ISO 639 language codes

Currently we use ISO 639-1 codes to specify languages in archetypes. This works fine for most major languages. We may at some point in the future need to be able to tell the difference between several different Sámi languages of which one exists in ISO-639-1 (se/sme), and two only in ISO 639-2 and -3 (sma, smj).

Is it valid to use ISO-639-2 or -3 in archetypes today? If not, are there any plans to extend the specs to include them?

1 Like

Maybe this is related to openEHR JIRA

(thinking a little more about it maybe not, as I assume they share country)
I think your use case would be solved if we update descs, as I’m assuming no tool does a hard check over the lenght or existence of these languages

I agree with the need to specify more languages in archetypes as raised by Silje.

Howwever, from my point of view this involves more than just updating the descriptions in the specs:
I am pretty sure this is checked in one way or another in various tooling, either by using the openEHR external terminology file (as the Java Ref Impl does if I remember correctly), or in a more lenient form if you use for example .NET’s CultureInfo in some way, etc.
This is for a) enforcing the specs, b) retrieving and displaying the name of the language, etc.
In CKM, we use the same set of languages for users and archetypes (as specified in the external terminology file) and essentially tag archetypes as well as users with these languages. A different user interface is required, especially for ISO639-3 with its 6900 languages.

The Jira proposal Diego mentions referring to RFC-5646 is useful and would probably really just be a description update because as it is said there, this is what is done anyway (ISO 639-1 language code optionally followed by an ISO 3166-1 alpha-2 country). Would this actually work the same way with ISO 639-3?

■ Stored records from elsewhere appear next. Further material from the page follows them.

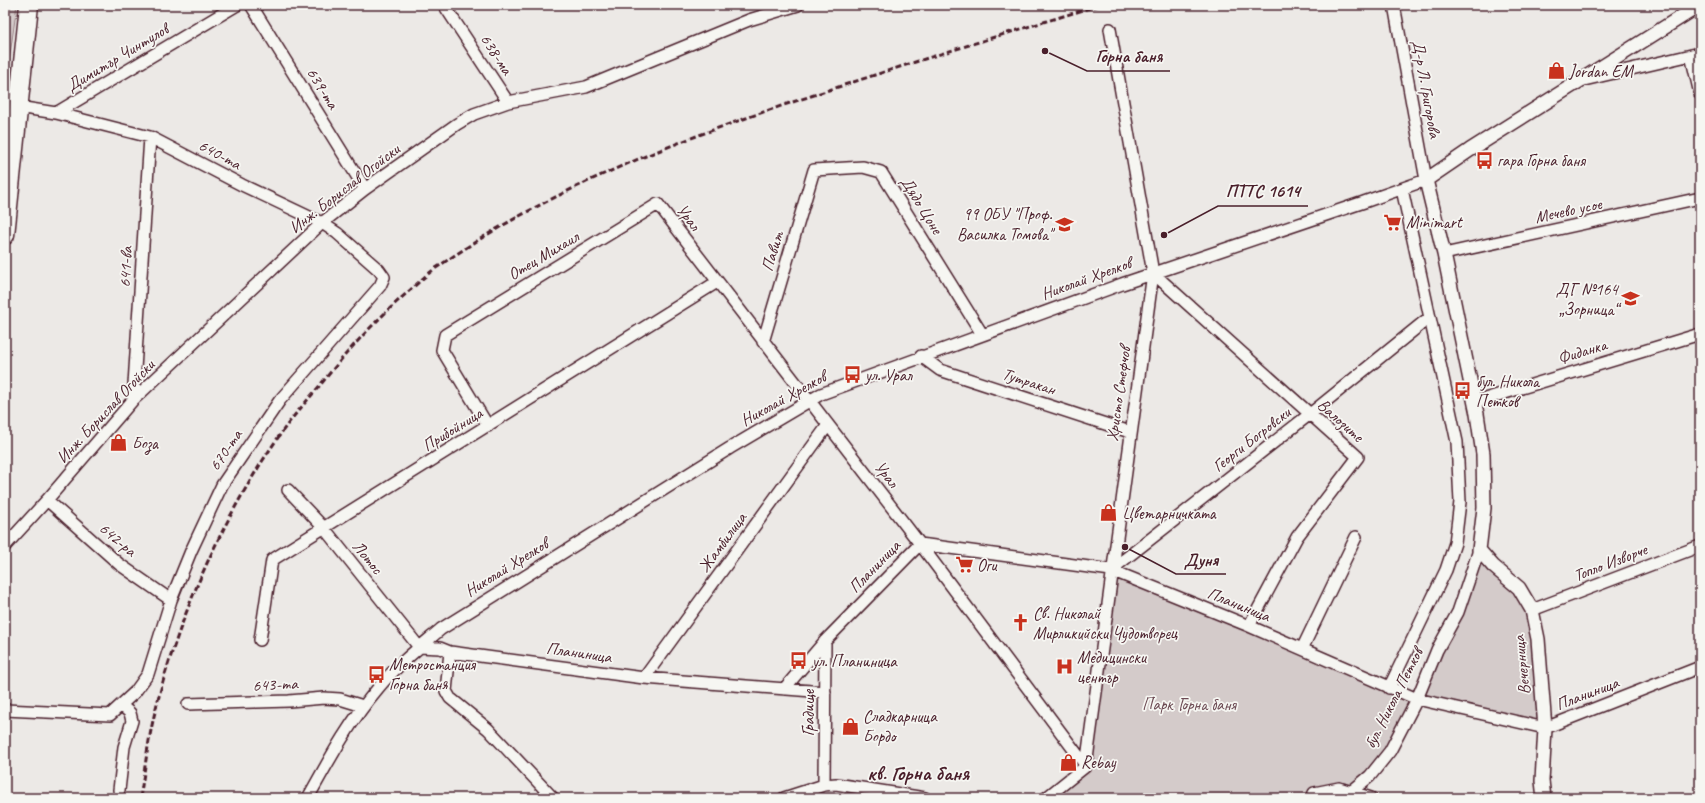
<svg xmlns="http://www.w3.org/2000/svg" width="1705" height="803" viewBox="0 0 1705 803" font-family="Caveat,sans-serif">
<style>
.green{fill:#d4cbca;stroke:#8f757a}
.lines{fill:none;stroke-linecap:round;stroke-linejoin:round}
.minor-casing{stroke:#4a1f2b;stroke-width:14}
.tertiary-casing{stroke:#4a1f2b;stroke-width:16}
.trunk-casing{stroke:#4a1f2b;stroke-width:21}
.minor{stroke:#f6f6f2;stroke-width:11}
.tertiary{stroke:#f6f6f2;stroke-width:13}
.trunk{stroke:#f6f6f2;stroke-width:18}
.rail{stroke:#4a1f2b;stroke-width:3;stroke-dasharray:6 3;stroke-linecap:butt}
.labels{text-anchor:middle;stroke-width:3.5;stroke-linejoin:round;paint-order:stroke}
.street-label{font-size:17px;fill:#4a1f2b;stroke:#f6f6f2}
.poi-label{font-size:17px;fill:#4a1f2b;stroke:#f6f6f2;text-anchor:start}
.park-label{font-size:17px;fill:#6c4a53;stroke:#f6f6f2}
.district-label{font-size:21px;font-weight:bold;fill:#4a1f2b;stroke:#f6f6f2}
.leader{fill:none;stroke:#4a1f2b;stroke-width:1.5}
.callout-dot{fill:#4a1f2b;stroke:#f6f6f2;stroke-width:1.5}
.callout-label{font-size:18px;text-anchor:middle;font-weight:bold;fill:#4a1f2b;stroke:#f6f6f2;stroke-width:3.5;stroke-linejoin:round;paint-order:stroke}
</style>
<rect width="100%" height="100%" fill="#ece9e6"/>
<filter id="ink" filterUnits="userSpaceOnUse"><feTurbulence type="fractalNoise" baseFrequency=".025" numOctaves="2"/><feDisplacementMap in="SourceGraphic" scale="8" xChannelSelector="R" yChannelSelector="G"/><feConvolveMatrix kernelMatrix="1 2 1 2 8 2 1 2 1" color-interpolation-filters="sRGB"/></filter>
<g filter="url(#ink)">
<!-- green -->
<path class="green" d="M5 5H17L5 90Z
M1479 550 1532 610 1545 728 1417 699 1390 751 1352 791 1312 798H1046L1086 765 1111 570 1417 699Z"/>
<g class="lines">
<defs>
<path id="minor" d="M251 5 365 189
M444 5 508 102
M1691 55 1700 94
M1584 80 1700 53
M56 113 237 5
M1444 254 1700 198
M1153 273 1358 457 1297 537 1249 626
M763 342 814 170 863 167 881 172 982 334
M921 356 940 370 1130 432
M133 400 150 137
M1475 402 1700 334
M488 426 442 350 445 335 658 204 920 544 1086 766
M288 490 324 528 419 647
M47 500 119 564 171 600
M920 544 1111 570 1249 626 1417 699 1545 728 1700 667
M5 546 47 500 133 400 322 223 365 189 457 124 474 114 508 102 586 87 749 20 798 5
M1111 570 1310 414 1430 317
M1532 610 1700 546
M260 640 272 560 717 282
M419 647 440 648 450 652 644 678 825 692
M1302 649 1356 537
M450 652 446 691 450 698 488 729 553 798
M644 678 828 425
M1389 688 1446 570 1455 543 1460 502 1457 442 1402 189
M784 689 825 641 920 544
M188 704 289 701 324 698 340 699 363 706
M5 710 110 715 135 692 148 674 171 600 191 551 222 485 280 400 380 286 384 277 379 270 337 233 322 223 242 185 150 137 56 113 18 107
M1086 766 1153 273 1110 29
M824 785 825 641
M119 790 124 747 132 721 130 713 121 705
M1352 791 1370 776 1390 751 1417 699 1437 650 1458 612 1479 550
M308 798C329 760 350 721 379 687 397 665 420 647 441 629L730 448 821 394 1122 284 1364 202 1426 180 1394 5
M784 798 824 785 836 784 925 798
M1046 798 1086 766
M1312 798 1314 793 1339 788 1371 798"/>
<path id="tertiary" d="M1544 798 1542 781 1545 728 1538 639 1532 610 1519 588 1493 566 1479 550 1484 508 1483 454 1477 414 1444 254 1426 180 1470 150 1700 5"/>
<path id="trunk" d="M5 235 29 5"/>
</defs>
<!-- minor casing -->
<use href="#minor" class="minor-casing"/>
<!-- tertiary casing -->
<use href="#tertiary" class="tertiary-casing"/>
<!-- trunk casing -->
<use href="#trunk" class="trunk-casing"/>
<!-- minor -->
<use href="#minor" class="minor"/>
<!-- tertiary -->
<use href="#tertiary" class="tertiary"/>
<!-- trunk -->
<use href="#trunk" class="trunk"/>
<!-- rail -->
<path class="rail" d="M140 798C145 769 148 740 155 712 178 616 225 512 282 432 295 413 311 397 325 379 351 347 377 319 408 292 418 283 428 273 439 266 552 187 681 139 811 96 907 64 1003 34 1100 5"/>
</g>
</g>
<!-- icons -->
<defs>
<symbol id="shop-bare" viewBox="-9 -9 18 18"><path d="M-5-2.5h2.3a2.7 3.5 0 0 1 5.4 0H5L5.5 6h-11ZM-1.5-2.5h3a1.5 2.3 0 0 0-3 0Z" fill="#c8321e" stroke="#f6f6f2" stroke-width="2.5" paint-order="stroke"/></symbol>
<symbol id="bus-bare" viewBox="-9 -9 18 18"><path d="M-5-6H5V4H4V6H2V4H-2V6H-4V4H-5ZM-3.5-4V0h7V-4ZM-3.5 1.2v1.5H-2V1.2ZM2 1.2v1.5H3.5V1.2Z" fill="#c8321e" stroke="#f6f6f2" stroke-width="2.5" paint-order="stroke"/></symbol>
<symbol id="supermarket-bare" viewBox="-9 -9 18 18"><path d="M-6-5.5h2.5l.6 2H6L4.5 2H-2.5L-4.4-4H-6ZM-1.5 3.2a1.3 1.3 0 1 0 .1 0ZM3 3.2a1.3 1.3 0 1 0 .1 0Z" fill="#c8321e" stroke="#f6f6f2" stroke-width="2.5" paint-order="stroke"/></symbol>
<symbol id="school-bare" viewBox="-9 -9 18 18"><path d="M0-5L7-2L0 1L-7-2ZM-4 1L0 2.5L4 1V4Q0 6-4 4Z" fill="#c8321e" stroke="#f6f6f2" stroke-width="2.5" paint-order="stroke"/></symbol>
<symbol id="church-bare" viewBox="-9 -9 18 18"><path d="M-1.2-6h2.4v3.5h3.3v2.4h-3.3V6h-2.4V-.1h-3.3v-2.4h3.3Z" fill="#c8321e" stroke="#f6f6f2" stroke-width="2.5" paint-order="stroke"/></symbol>
<symbol id="hospital-bare" viewBox="-9 -9 18 18"><path d="M-5-5h3v3.5h4V-5h3V5h-3V1.5h-4V5h-3Z" fill="#c8321e" stroke="#f6f6f2" stroke-width="2.5" paint-order="stroke"/></symbol>
</defs>
<g fill-rule="evenodd">
<use href="#shop-bare" x="1544" y="58" width="25" height="25"/>
<use href="#bus-bare" x="1472" y="148" width="25" height="25"/>
<use href="#supermarket-bare" x="1380" y="210" width="25" height="25"/>
<use href="#school-bare" x="1052" y="212" width="25" height="25"/>
<use href="#school-bare" x="1618" y="286" width="25" height="25"/>
<use href="#bus-bare" x="840" y="362" width="25" height="25"/>
<use href="#bus-bare" x="1450" y="378" width="25" height="25"/>
<use href="#shop-bare" x="106" y="430" width="25" height="25"/>
<use href="#shop-bare" x="1096" y="500" width="25" height="25"/>
<use href="#supermarket-bare" x="952" y="552" width="25" height="25"/>
<use href="#church-bare" x="1008" y="610" width="25" height="25"/>
<use href="#bus-bare" x="786" y="648" width="25" height="25"/>
<use href="#hospital-bare" x="1052" y="654" width="25" height="25"/>
<use href="#bus-bare" x="364" y="662" width="25" height="25"/>
<use href="#shop-bare" x="838" y="714" width="25" height="25"/>
<use href="#shop-bare" x="1056" y="750" width="25" height="25"/>
</g>
<g class="labels">
<!-- street labels -->
<g class="street-label">
<text transform="translate(497 54) rotate(57)" y="6">638-ма</text>
<text transform="translate(117 57) rotate(-31)" y="6">Димитър Чинтулов</text>
<text transform="translate(323 88) rotate(58)" y="6">639-та</text>
<text transform="translate(1427 89) rotate(80)" y="6">Д-р Л. Григорова</text>
<text transform="translate(220 154) rotate(28)" y="6">640-та</text>
<text transform="translate(344 188) rotate(-38)" y="6">Инж. Борислав Огойски</text>
<text transform="translate(922 205) rotate(58)" y="6">Дядо Цоне</text>
<text transform="translate(1568 210) rotate(-12)" y="6">Мечево усое</text>
<text transform="translate(689 217) rotate(53)" y="6">Урал</text>
<text transform="translate(772 251) rotate(-73)" y="6">Павит</text>
<text transform="translate(543 255) rotate(-31)" y="6">Отец Михаил</text>
<text transform="translate(125 267) rotate(-87)" y="6">641-ва</text>
<text transform="translate(1086 278) rotate(-20)" y="6">Николай Хрелков</text>
<text transform="translate(1582 351) rotate(-17)" y="6">Фиданка</text>
<text transform="translate(1029 381) rotate(18)" y="6">Тутракан</text>
<text transform="translate(1118 394) rotate(-82)" y="6">Христо Стефчов</text>
<text transform="translate(783 398) rotate(-29)" y="6">Николай Хрелков</text>
<text transform="translate(105 411) rotate(-47)" y="6">Инж. Борислав Огойски</text>
<text transform="translate(1341 420) rotate(42)" y="6">Валозите</text>
<text transform="translate(452 429) rotate(-32)" y="6">Прибойница</text>
<text transform="translate(1251 439) rotate(-38)" y="6">Георги Богровски</text>
<text transform="translate(225 450) rotate(-56)" y="6">670-та</text>
<text transform="translate(887 474) rotate(52)" y="6">Урал</text>
<text transform="translate(118 539) rotate(40)" y="6">642-ра</text>
<text transform="translate(722 542) rotate(-54)" y="6">Жамбилица</text>
<text transform="translate(368 557) rotate(51)" y="6">Лотос</text>
<text transform="translate(1610 562) rotate(-21)" y="6">Топло Изворче</text>
<text transform="translate(874 566) rotate(-46)" y="6">Планиница</text>
<text transform="translate(506 567) rotate(-32)" y="6">Николай Хрелков</text>
<text transform="translate(1239 604) rotate(22)" y="6">Планиница</text>
<text transform="translate(579 652) rotate(8)" y="6">Планиница</text>
<text transform="translate(1521 665) rotate(-96)" y="6">Вечерница</text>
<text transform="translate(275 684) rotate(-3)" y="6">643-та</text>
<text transform="translate(1587 693) rotate(-21)" y="6">Планиница</text>
<text transform="translate(1393 698) rotate(-63)" y="6">бул. Никола Петков</text>
<text transform="translate(808 713) rotate(-90)" y="6">Градище</text>
</g>
<!-- poi labels -->
<g class="poi-label">
<text x="1569" y="77">Jordan EM</text>
<text x="1497" y="166">гара Горна баня</text>
<text x="1052" y="220" text-anchor="end">99 ОБУ "Проф.<tspan x="1052" dy="20">Василка Томова"</tspan></text>
<text x="1406" y="228">Minimart</text>
<text x="1618" y="295" text-anchor="end">ДГ №164<tspan x="1618" dy="20">„Зорница“</tspan></text>
<text x="865" y="381">ул. Урал</text>
<text x="1476" y="387">бул. Никола<tspan x="1476" dy="20">Петков</tspan></text>
<text x="132" y="449">Боза</text>
<text x="1122" y="519">Цветарничката</text>
<text x="977" y="571">Оги</text>
<text x="1033" y="619">Св. Николай<tspan x="1033" dy="20">Мирликийски Чудотворец</tspan></text>
<text x="1077" y="663">Медицински<tspan x="1077" dy="20">център</tspan></text>
<text x="812" y="667">ул. Планиница</text>
<text x="389" y="670">Метростанция<tspan x="389" dy="20">Горна баня</tspan></text>
<text x="863" y="722">Сладкарница<tspan x="863" dy="20">Бордо</tspan></text>
<text x="1081" y="768">Rebay</text>
</g>
<!-- park labels -->
<g class="park-label">
<text x="1189" y="710">Парк Горна баня</text>
</g>
<!-- district labels -->
<g class="district-label">
<text x="918" y="780">кв. Горна баня</text>
</g>
</g>
<!-- callouts -->
<path class="leader" d="M1045 51L1087 71H1170M1164 235L1218 206H1308M1125 547L1176 574H1226"/>
<g class="callout-dot">
<circle cx="1045" cy="51" r="4"/>
<circle cx="1164" cy="235" r="4"/>
<circle cx="1125" cy="547" r="4"/>
</g>
<g class="callout-label">
<text x="1129" y="62">Горна баня</text>
<text x="1263" y="197">ПТТС 1614</text>
<text x="1201" y="566">Дуня</text>
</g>
<!-- margin -->
<rect width="1705" height="803" fill="none" stroke="#f6f6f2" stroke-width="20"/>
<rect x="10" y="10" width="1685" height="783" fill="none" stroke="#4a1f2b" stroke-width="1.5" filter="url(#ink)"/>
</svg>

Also a careful consideration if we want to allow all the parts of ISO639 or only one - especially in the common cases where a languge has (different) codes in more than one part of ISO639. It seems important that we don’t use various codes for the same language. There seems to be a canonical form in RFC-5646 which may be be usable for this purpose (not sure) - creating and verifying this canonical form seems rather hard though in its general form.